秋田県立大学 地域連携・研究推進センターHOME研究紹介

コンクリート構造物の寿命を考える
コンクリートの耐久性とライフサイクルの関係

建築環境システム学科 准教授 石山 智

今進めていること

コンクリートの塩害や凍害などの耐久劣化に関する研究を通して、コンクリート構造物のライフサイクルに及ぼす耐久性の影響について研究を行っています。

少々詳しく言うと・・・

多孔質体であるコンクリートは外環境から様々な物質が侵入するため、橋やダムなどのコンクリート表面が常に外環境にさらされる土木構造物の寿命は耐久劣化に大きく左右されます。これに対して、ビルや学校などのコンクリート造建築物の表面には仕上げ材があるため劣化が一様ではないことから、寿命に及ぼす耐久性の影響は建築物によって様々です。
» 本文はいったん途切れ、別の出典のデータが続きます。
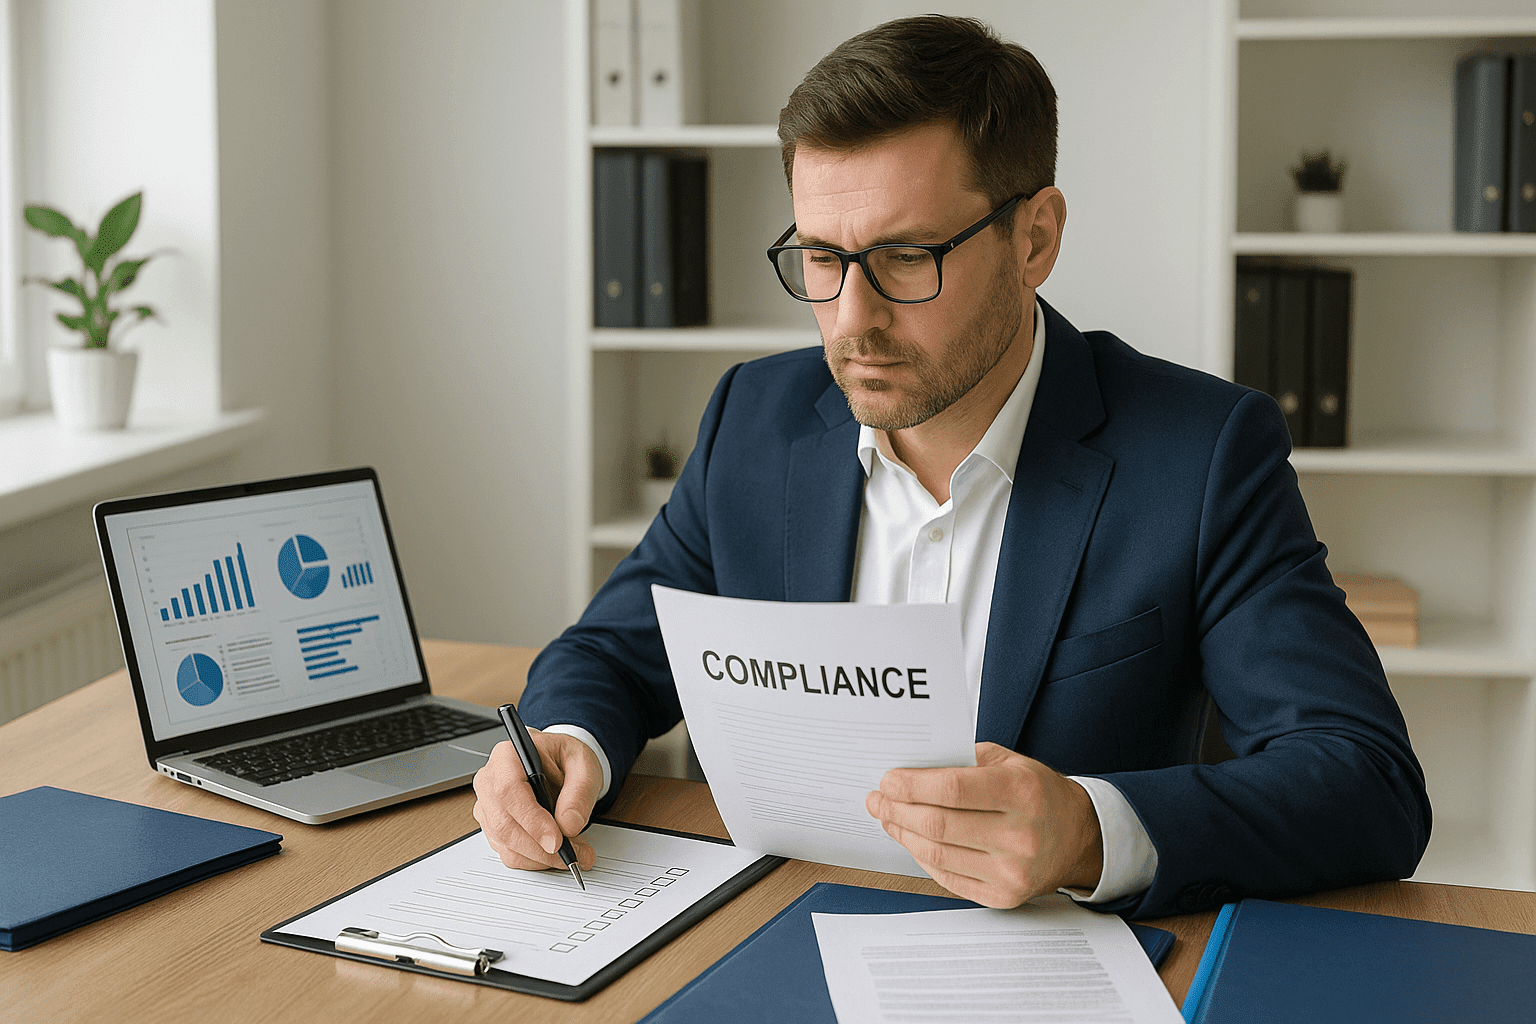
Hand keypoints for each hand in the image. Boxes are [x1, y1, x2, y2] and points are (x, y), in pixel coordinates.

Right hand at [472, 728, 601, 873]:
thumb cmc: (567, 760)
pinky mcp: (494, 828)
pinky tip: (556, 854)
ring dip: (540, 856)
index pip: (508, 791)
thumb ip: (580, 792)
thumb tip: (569, 824)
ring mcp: (488, 806)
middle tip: (573, 853)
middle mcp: (490, 781)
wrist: (562, 767)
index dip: (531, 819)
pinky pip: (509, 853)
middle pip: (503, 823)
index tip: (556, 840)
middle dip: (539, 847)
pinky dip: (535, 860)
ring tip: (573, 852)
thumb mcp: (584, 766)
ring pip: (505, 843)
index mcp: (508, 756)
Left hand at [865, 742, 1103, 907]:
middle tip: (878, 799)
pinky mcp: (1004, 897)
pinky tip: (910, 839)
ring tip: (888, 817)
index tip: (888, 780)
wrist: (1078, 837)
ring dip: (903, 834)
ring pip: (937, 854)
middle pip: (938, 824)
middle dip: (898, 810)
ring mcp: (1012, 871)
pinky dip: (922, 857)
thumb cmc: (1037, 793)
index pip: (952, 789)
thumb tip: (910, 768)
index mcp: (1021, 793)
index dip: (911, 785)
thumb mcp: (1010, 762)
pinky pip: (947, 877)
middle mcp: (1020, 835)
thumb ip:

このような土木構造物と建築構造物におけるコンクリートの耐久劣化特性の違いを化学的分析や劣化を受けたコンクリート構造物の調査を中心に評価、検討を行っています。

ここまで到達したい!

劣化特性の違いはメンテナンス方法の違いとなり、結果的にライフサイクルコスト(LCC)に影響を及ぼします。本研究では、土木構造物、建築構造物それぞれのライフサイクルに及ぼす耐久性の影響を整理し、効率的なメンテナンス方法の提案やLCCの低減について提案していきたいと考えています。

おまけの一言

まだ数は少ないですが、劣化を受けた古いコンクリート構造物の調査を行うと耐久劣化以外にも様々な、コンクリートの歴史とも言えるべきものが見えてきます。これからもより多くのコンクリート構造物の調査を行ってより多くの歴史と向き合っていきたいと考えています。